One previous CTO of mine frequently told us he hadn't written a line of code since the late 1970s, and even then he hadn't done much. He didn't know what an SSH key was, didn't know the difference between FTP and HTTP, and hadn't heard of MySQL (this was mid 2000s).

He had two excellent abilities: convincing the board to give more money to IT, and hiring good people to spend the money wisely.


That's key to mgmt though it can be hard to hire people when you don't have the skills to judge.


Its hard to hire pepple you do have the skills to judge.


Sounds more like a COO than a CTO.


Sounds like he was just a technical manager


My experience comports with the parent. Most "CTO"s or "CIO"s I've met have a weak or non-existent technical background. I worked closely with a CTO whose only direct technical experience was a couple of CAD classes he took at a community college.

Generally, a CTO's tech "qualifications" are more from having some general knowledge about the technology ecosystem (e.g., they've managed software people before, and they know what Microsoft SQL Server is) than from any hands-on experience.

They will often be the type that have always been interested in gadgetry and tech, but basically only enough to subscribe to WIRED (back when that was a thing people did) and observe the industry casually. Not enough to get involved in the process themselves.

CxO is a fundamentally non-technical job, so I don't know what people expect from "technical" occupants. Technical people do poorly because the role is almost entirely subsumed by "business" responsibilities; that is, closing sales, talking to media/making presentations at conferences, sitting in meetings with lawyers and investors, setting budgets, and so forth.

Let me ask you, what is a "technical" CTO supposed to do?


seconded its like saying a non accountant CFO


An Oxymoron.


I find most quotes to be interesting sounding, but on deeper thinking incredibly vague or pointless.


Well the point is to get you thinking, so I wouldn't say it's pointless. If you've thought deeply enough about it to decide it doesn't matter, you've probably already absorbed the lesson you were supposed to learn. Most koans are completely pointless or vague, but in order to figure that out you have to understand it, and at that point you've already grown.


My favorite popular quotes are the ones that are borrowed from Shakespeare but stripped of all context, so they're commonly read as meaning something completely different.
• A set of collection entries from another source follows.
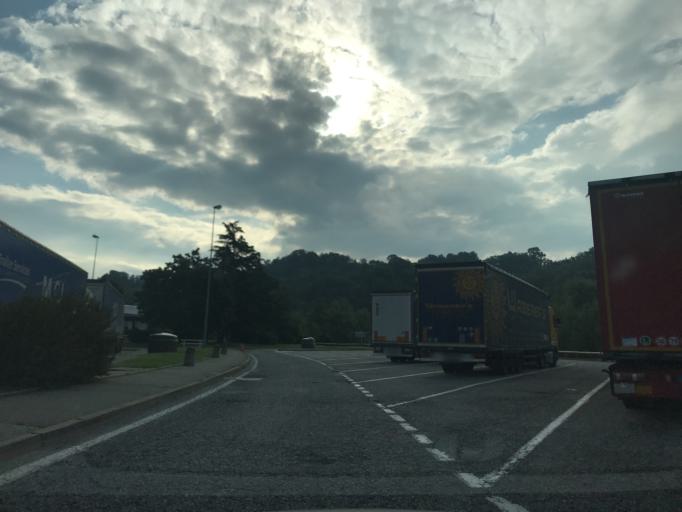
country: FR
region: Rhone-Alpes
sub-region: Departement de la Savoie
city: Coise-Saint-Jean-Pied-Gauthier
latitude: 45.5473
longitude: 6.1570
Read books, or essays, or at least the whole dang poem (the quoted "The Second Coming" is really short!). It's nearly impossible to pack any kind of meaningful insight into a couple sentences.


^This is my new favorite quote.


^This is my new favorite quote.


I find the opposite: most quotes are incredibly insightful and powerful, but wasted on people who can't act on them, and insist on vague and pointless lives.


Are you under the impression that personal attacks gain value by being florid?


Why would you call that a personal attack? It's my standard opinion on quotes. I used the same wording used to dismiss them to make the message stand out more.

To paraphrase Chesterton quotes have not been tried and found wanting. They have been tried, found hard to abide to, and been abandoned.